The Solution: The "Three-Cut" Method
ConCISE doesn't just guess; it runs the AI's answer through three different "filters" to see how much fluff can be removed while keeping the meaning intact. Think of it like a sculptor trying to find the statue inside the stone.
- The "Rewrite" (Abstractive Summary):
Imagine asking a different, very smart AI to rewrite your long answer in its own words, but making it much shorter. If the original answer was 500 words and the rewrite is 100 words, that's a big clue: the original had a lot of extra stuff. - The "Highlighter" (Extractive Summary):
Imagine asking an AI to just highlight the most important sentences in the original text and ignore the rest. If the original was a 10-page novel and the "highlighted" version is only 2 pages, the original was bloated. - The "Scissors" (Word Removal):
This is the most direct test. The AI is asked to take a pair of scissors and cut out every single word that isn't absolutely necessary to keep the meaning. If you can cut out 80% of the words and the sentence still makes sense, the original was very verbose.

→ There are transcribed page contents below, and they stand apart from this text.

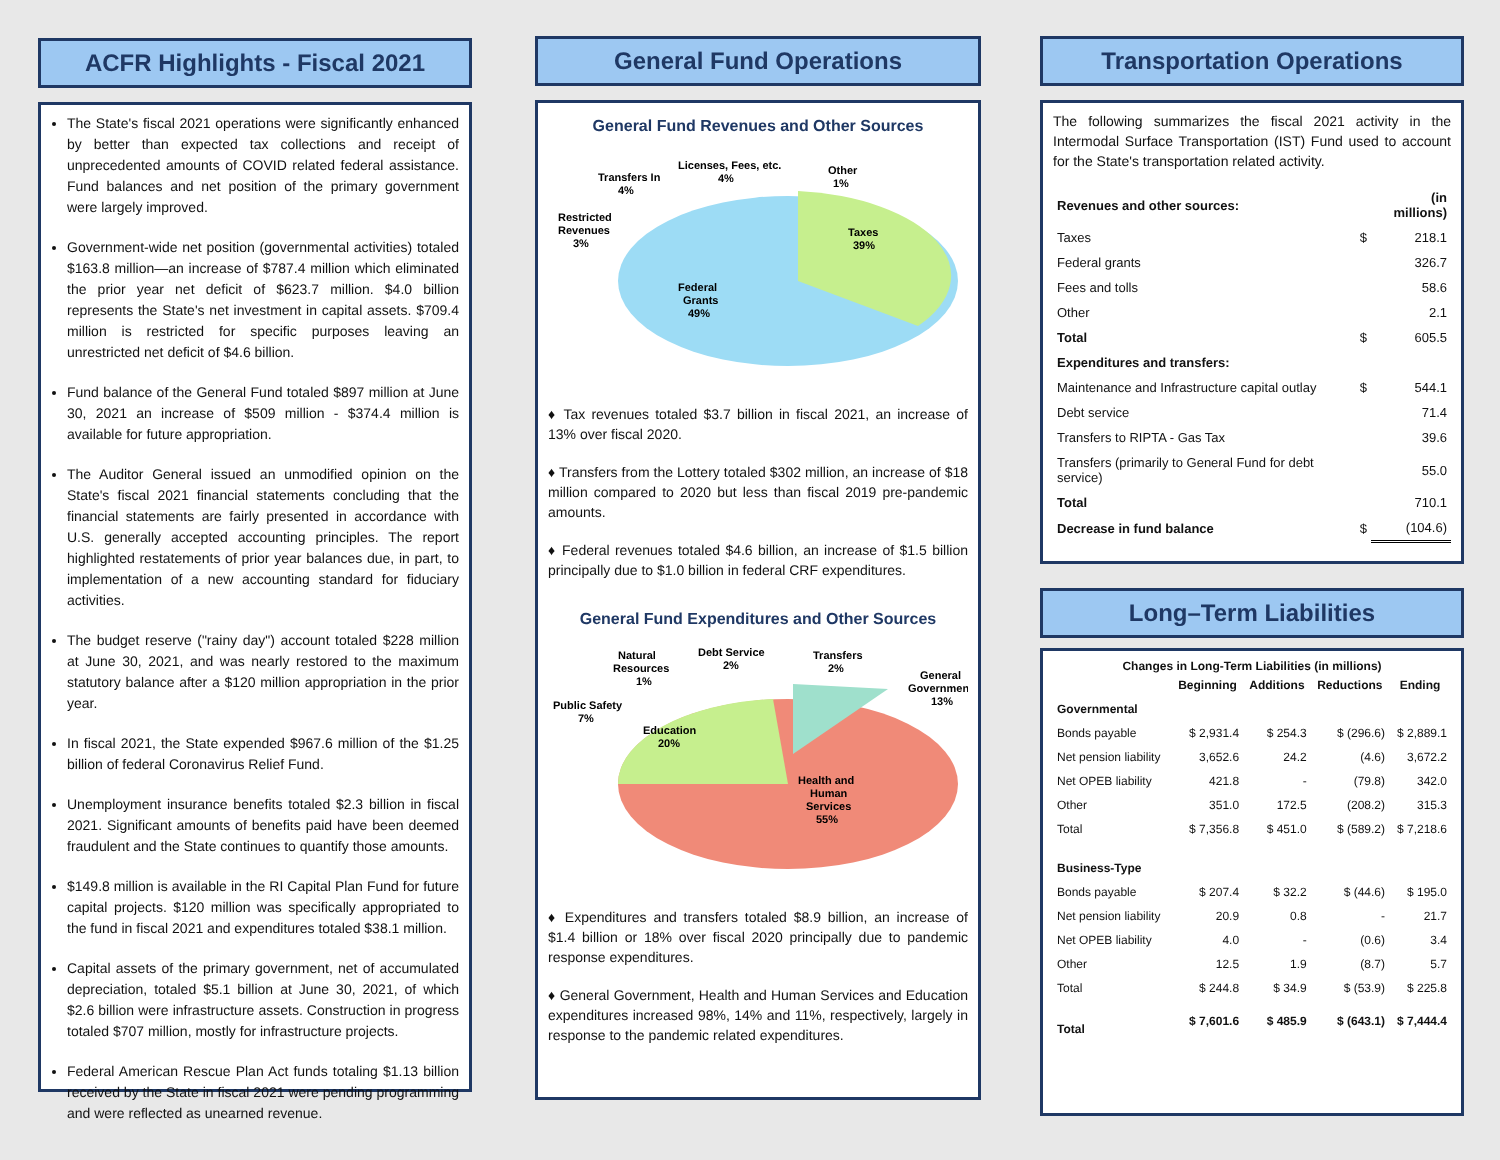ACFR Highlights - Fiscal 2021
The State's fiscal 2021 operations were significantly enhanced by better than expected tax collections and receipt of unprecedented amounts of COVID related federal assistance. Fund balances and net position of the primary government were largely improved.
Government-wide net position (governmental activities) totaled $163.8 million—an increase of $787.4 million which eliminated the prior year net deficit of $623.7 million. $4.0 billion represents the State's net investment in capital assets. $709.4 million is restricted for specific purposes leaving an unrestricted net deficit of $4.6 billion.
Fund balance of the General Fund totaled $897 million at June 30, 2021 an increase of $509 million - $374.4 million is available for future appropriation.
The Auditor General issued an unmodified opinion on the State's fiscal 2021 financial statements concluding that the financial statements are fairly presented in accordance with U.S. generally accepted accounting principles. The report highlighted restatements of prior year balances due, in part, to implementation of a new accounting standard for fiduciary activities.
The budget reserve ("rainy day") account totaled $228 million at June 30, 2021, and was nearly restored to the maximum statutory balance after a $120 million appropriation in the prior year.
In fiscal 2021, the State expended $967.6 million of the $1.25 billion of federal Coronavirus Relief Fund.
Unemployment insurance benefits totaled $2.3 billion in fiscal 2021. Significant amounts of benefits paid have been deemed fraudulent and the State continues to quantify those amounts.
$149.8 million is available in the RI Capital Plan Fund for future capital projects. $120 million was specifically appropriated to the fund in fiscal 2021 and expenditures totaled $38.1 million.
Capital assets of the primary government, net of accumulated depreciation, totaled $5.1 billion at June 30, 2021, of which $2.6 billion were infrastructure assets. Construction in progress totaled $707 million, mostly for infrastructure projects.
Federal American Rescue Plan Act funds totaling $1.13 billion received by the State in fiscal 2021 were pending programming and were reflected as unearned revenue.
General Fund Operations
General Fund Revenues and Other Sources
Taxes
39%
Federal
Grants
49%
Restricted
Revenues
3%
Transfers In
4%
Licenses, Fees, etc.
4%
Other
1%
♦ Tax revenues totaled $3.7 billion in fiscal 2021, an increase of 13% over fiscal 2020.
♦ Transfers from the Lottery totaled $302 million, an increase of $18 million compared to 2020 but less than fiscal 2019 pre-pandemic amounts.
♦ Federal revenues totaled $4.6 billion, an increase of $1.5 billion principally due to $1.0 billion in federal CRF expenditures.
General Fund Expenditures and Other Sources
Education
20%
Health and
Human
Services
55%
Public Safety
7%
Natural
Resources
1%
Debt Service
2%
Transfers
2%
General
Government
13%
♦ Expenditures and transfers totaled $8.9 billion, an increase of $1.4 billion or 18% over fiscal 2020 principally due to pandemic response expenditures.
♦ General Government, Health and Human Services and Education expenditures increased 98%, 14% and 11%, respectively, largely in response to the pandemic related expenditures.
Transportation Operations
The following summarizes the fiscal 2021 activity in the Intermodal Surface Transportation (IST) Fund used to account for the State's transportation related activity.
| Revenues and other sources: | | (in millions) |
| Taxes | $ | 218.1 |
| Federal grants | | 326.7 |
| Fees and tolls | | 58.6 |
| Other | | 2.1 |
| Total | $ | 605.5 |
| Expenditures and transfers: | | |
| Maintenance and Infrastructure capital outlay | $ | 544.1 |
| Debt service | | 71.4 |
| Transfers to RIPTA - Gas Tax | | 39.6 |
| Transfers (primarily to General Fund for debt service) | | 55.0 |
| Total | | 710.1 |
| Decrease in fund balance | $ | (104.6) |
Long–Term Liabilities
Changes in Long-Term Liabilities (in millions)
| | Beginning | Additions | Reductions | Ending |
| --- | --- | --- | --- | --- |
| Governmental | | | | |
| Bonds payable | $ 2,931.4 | $ 254.3 | $ (296.6) | $ 2,889.1 |
| Net pension liability | 3,652.6 | 24.2 | (4.6) | 3,672.2 |
| Net OPEB liability | 421.8 | - | (79.8) | 342.0 |
| Other | 351.0 | 172.5 | (208.2) | 315.3 |
| Total | $ 7,356.8 | $ 451.0 | $ (589.2) | $ 7,218.6 |
| Business-Type | | | | |
| Bonds payable | $ 207.4 | $ 32.2 | $ (44.6) | $ 195.0 |
| Net pension liability | 20.9 | 0.8 | - | 21.7 |
| Net OPEB liability | 4.0 | - | (0.6) | 3.4 |
| Other | 12.5 | 1.9 | (8.7) | 5.7 |
| Total | $ 244.8 | $ 34.9 | $ (53.9) | $ 225.8 |
| Total | $ 7,601.6 | $ 485.9 | $ (643.1) | $ 7,444.4 |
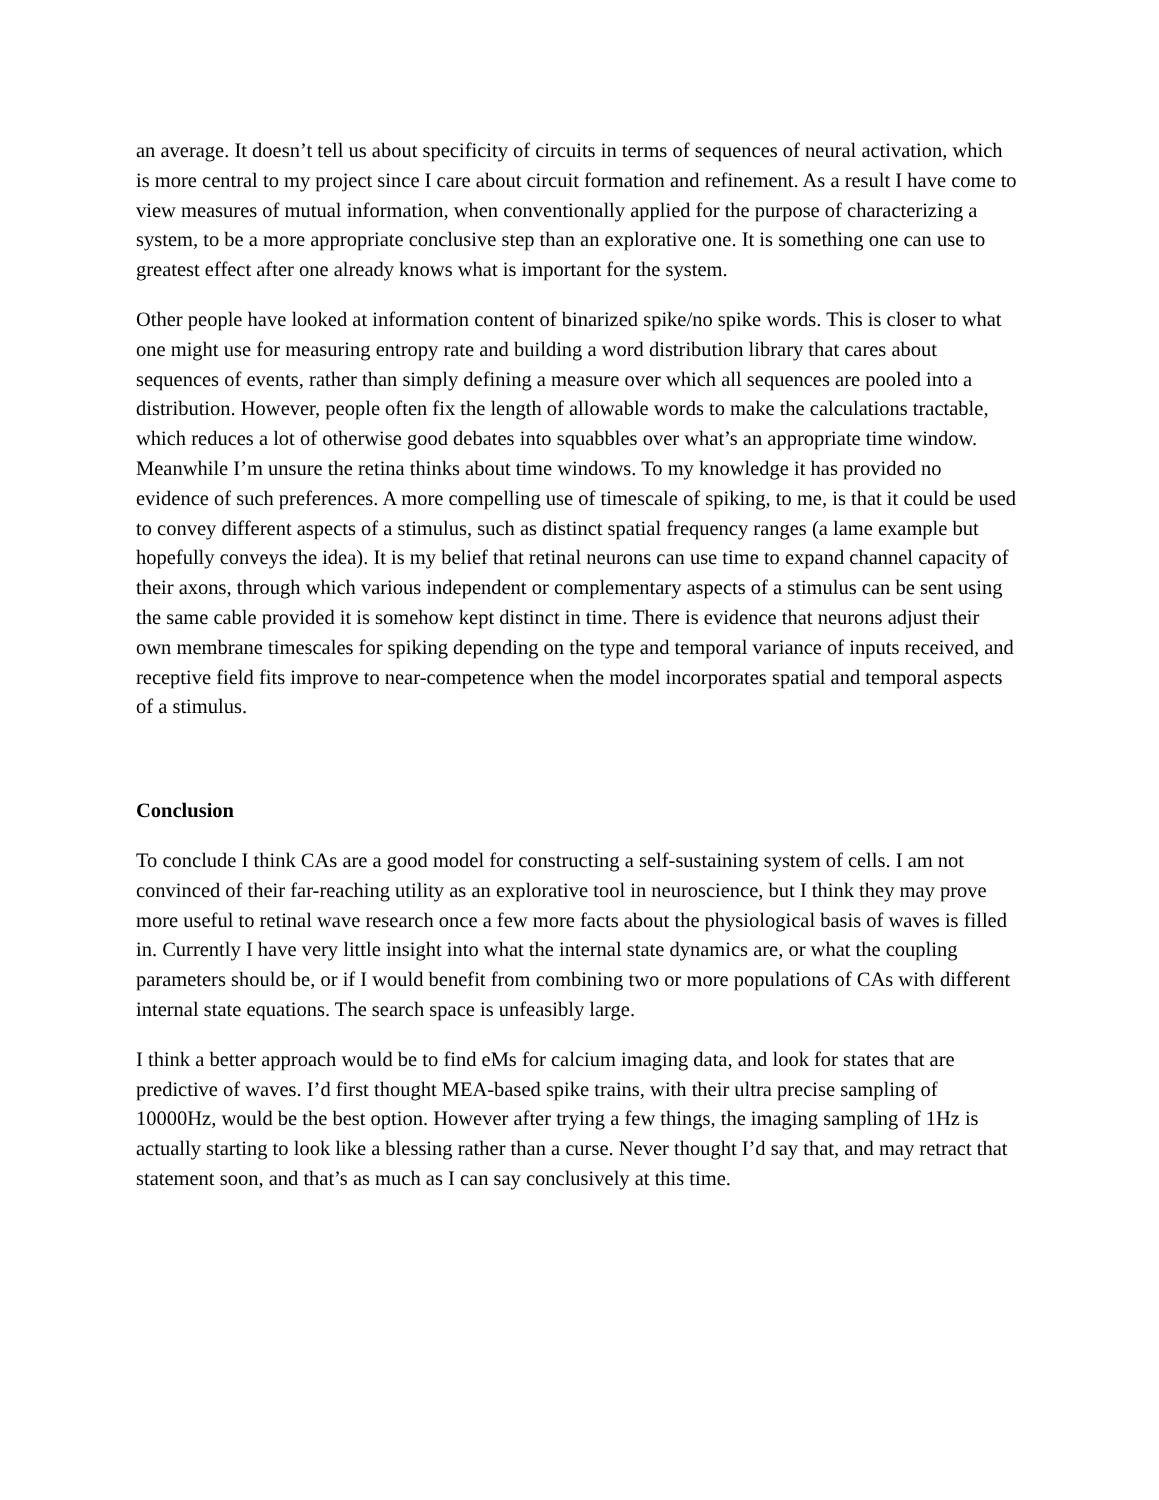an average. It doesn’t tell us about specificity of circuits in terms of sequences of neural activation, which is more central to my project since I care about circuit formation and refinement. As a result I have come to view measures of mutual information, when conventionally applied for the purpose of characterizing a system, to be a more appropriate conclusive step than an explorative one. It is something one can use to greatest effect after one already knows what is important for the system.
Other people have looked at information content of binarized spike/no spike words. This is closer to what one might use for measuring entropy rate and building a word distribution library that cares about sequences of events, rather than simply defining a measure over which all sequences are pooled into a distribution. However, people often fix the length of allowable words to make the calculations tractable, which reduces a lot of otherwise good debates into squabbles over what’s an appropriate time window. Meanwhile I’m unsure the retina thinks about time windows. To my knowledge it has provided no evidence of such preferences. A more compelling use of timescale of spiking, to me, is that it could be used to convey different aspects of a stimulus, such as distinct spatial frequency ranges (a lame example but hopefully conveys the idea). It is my belief that retinal neurons can use time to expand channel capacity of their axons, through which various independent or complementary aspects of a stimulus can be sent using the same cable provided it is somehow kept distinct in time. There is evidence that neurons adjust their own membrane timescales for spiking depending on the type and temporal variance of inputs received, and receptive field fits improve to near-competence when the model incorporates spatial and temporal aspects of a stimulus.
Conclusion
To conclude I think CAs are a good model for constructing a self-sustaining system of cells. I am not convinced of their far-reaching utility as an explorative tool in neuroscience, but I think they may prove more useful to retinal wave research once a few more facts about the physiological basis of waves is filled in. Currently I have very little insight into what the internal state dynamics are, or what the coupling parameters should be, or if I would benefit from combining two or more populations of CAs with different internal state equations. The search space is unfeasibly large.
I think a better approach would be to find eMs for calcium imaging data, and look for states that are predictive of waves. I’d first thought MEA-based spike trains, with their ultra precise sampling of 10000Hz, would be the best option. However after trying a few things, the imaging sampling of 1Hz is actually starting to look like a blessing rather than a curse. Never thought I’d say that, and may retract that statement soon, and that’s as much as I can say conclusively at this time.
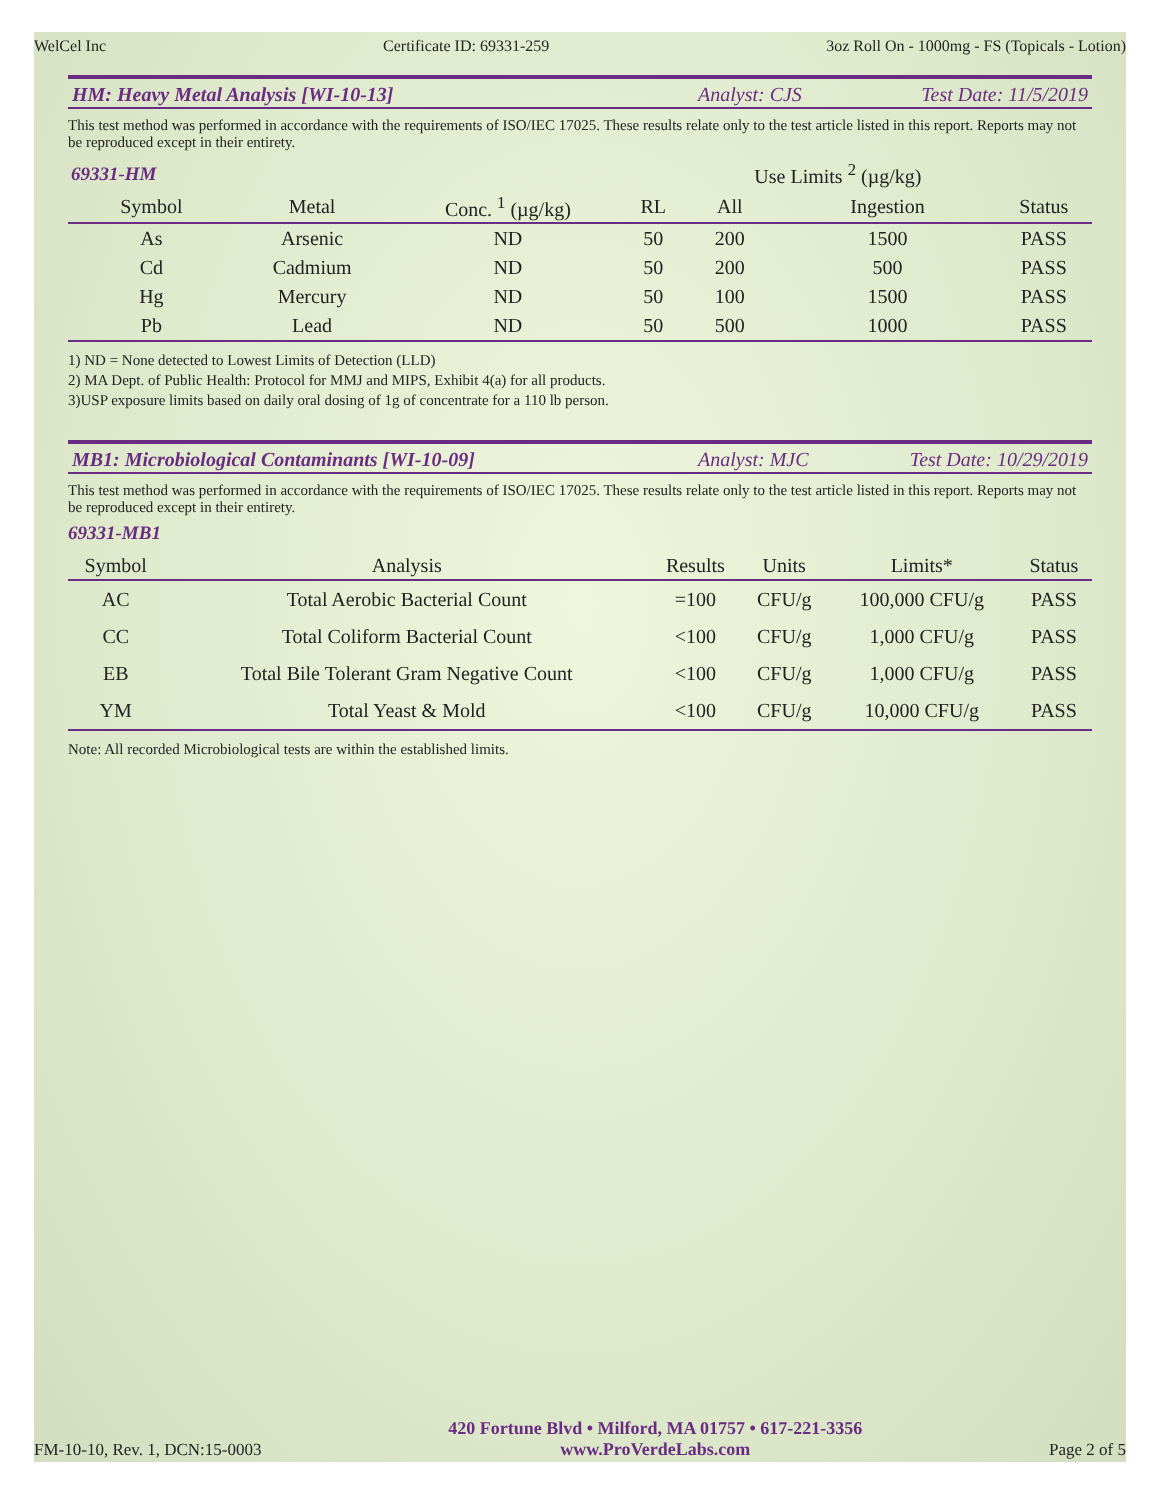WelCel Inc Certificate ID: 69331-259 3oz Roll On - 1000mg - FS (Topicals - Lotion)
HM: Heavy Metal Analysis [WI-10-13] Analyst: CJS Test Date: 11/5/2019
This test method was performed in accordance with the requirements of ISO/IEC 17025. These results relate only to the test article listed in this report. Reports may not be reproduced except in their entirety.
| 69331-HM | | | | Use Limits <sup>2</sup> (µg/kg) | | |
| --- | --- | --- | --- | --- | --- | --- |
| Symbol | Metal | Conc. <sup>1</sup> (µg/kg) | RL | All | Ingestion | Status |
| As | Arsenic | ND | 50 | 200 | 1500 | PASS |
| Cd | Cadmium | ND | 50 | 200 | 500 | PASS |
| Hg | Mercury | ND | 50 | 100 | 1500 | PASS |
| Pb | Lead | ND | 50 | 500 | 1000 | PASS |
1) ND = None detected to Lowest Limits of Detection (LLD)
2) MA Dept. of Public Health: Protocol for MMJ and MIPS, Exhibit 4(a) for all products.
3)USP exposure limits based on daily oral dosing of 1g of concentrate for a 110 lb person.
MB1: Microbiological Contaminants [WI-10-09] Analyst: MJC Test Date: 10/29/2019
This test method was performed in accordance with the requirements of ISO/IEC 17025. These results relate only to the test article listed in this report. Reports may not be reproduced except in their entirety.
69331-MB1
| Symbol | Analysis | Results | Units | Limits* | Status |
| --- | --- | --- | --- | --- | --- |
| AC | Total Aerobic Bacterial Count | =100 | CFU/g | 100,000 CFU/g | PASS |
| CC | Total Coliform Bacterial Count | <100 | CFU/g | 1,000 CFU/g | PASS |
| EB | Total Bile Tolerant Gram Negative Count | <100 | CFU/g | 1,000 CFU/g | PASS |
| YM | Total Yeast & Mold | <100 | CFU/g | 10,000 CFU/g | PASS |
Note: All recorded Microbiological tests are within the established limits.
FM-10-10, Rev. 1, DCN:15-0003
420 Fortune Blvd • Milford, MA 01757 • 617-221-3356
www.ProVerdeLabs.com
Page 2 of 5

The Score: ConCISE takes the results of these three tests, averages them, and gives you a score. The higher the score, the more "fluff" was removed, meaning the original answer was too wordy.
The Experiment: Did it Work?
The researchers tested this on a dataset of questions and answers (based on Wikipedia). They created two versions of answers:
- The Good One: Short and sweet.
- The Bad One: The same facts, but rewritten to be incredibly long, repetitive, and boring (like the chef's 20-page essay).
They then asked humans to rate which answers were better. Afterward, they let ConCISE rate them.
The Results:
- ConCISE was a match for human judgment. When humans said, "This answer is too long," ConCISE agreed.
- Old Methods: Other standard AI grading tools (which just give a score out of 10) failed miserably. They often thought the long, rambling answers were better because they sounded more "confident" or detailed. ConCISE correctly identified them as wasteful.
Why This Matters
Think of ConCISE as a bouncer at a club.
- Old AI graders were like bouncers who let anyone in as long as they had a ticket, even if they were screaming and dancing on tables.
- ConCISE is the bouncer who checks the list, sees who is actually needed, and kicks out the people who are just taking up space and wasting the DJ's time.
The Bottom Line
This paper gives us a practical way to automatically check if an AI is being too chatty without needing a human to read every single answer. It helps developers build AI that is efficient, clear, and respectful of the user's time—and saves money on computing costs by not generating unnecessary words.
In short: ConCISE helps AI learn to say more with less.